What's consistent is that I use the same rigorous ethical system I learned in journalism school. Issues such as accuracy, authenticity and respect for vulnerable people are paramount.

How is the role of media changing for humanitarian aid organizations? Where do you see it going?

In a challenging environment for organizations that rely on foreign aid funding, it is more vital than ever to tell our story in a clear, authentic way. Every message we create — every photo, every video, every press release, every calendar and annual report, every social media shareable — is our chance to help people deeply connect with our work.

Our work is also increasingly important, given that there are now fewer media organizations with their own foreign news operations. This means that more organizations rely on us to supply them with access and content. We appreciate the opportunity to shine a light on these underreported stories and raise awareness about our work, and it also makes our work more important than ever.

What's the single most important piece of advice you'd like to give to current SOJC students?

Try everything, but pour your creativity and discipline into your own vision. Don't fill your portfolio with pieces you think will make other people happy. You have to find a way to do the work you want to be doing, so you will be able to show that work to people who can hire you.
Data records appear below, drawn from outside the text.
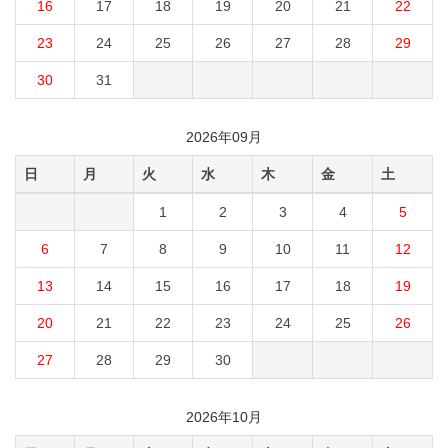
16
17
18
19
20
21
22
23
24
25
26
27
28
29
30
31
2026年09月
日
月
火
水
木
金
土
1
2
3
4
5
6
7
8
9
10
11
12
13
14
15
16
17
18
19
20
21
22
23
24
25
26
27
28
29
30
2026年10月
Aaron Weintraub graduated from the UO in 2017 with bachelor's degrees in journalism and Arabic, which he hopes to use as a foreign correspondent in the Middle East. He worked as a digital media intern for the SOJC’s Communications Office in 2016-17. He also studied Arabic and Islamic studies at Keble College at Oxford University and at the Qasid Institute in Amman, Jordan, where he worked as an independent feature writer during the summer of 2016. He has also served as a writer and photographer for the UO’s environmental publication, Envision Magazine. When he’s not writing or shooting photos, he enjoys climbing, biking and other activities that occasionally injure him.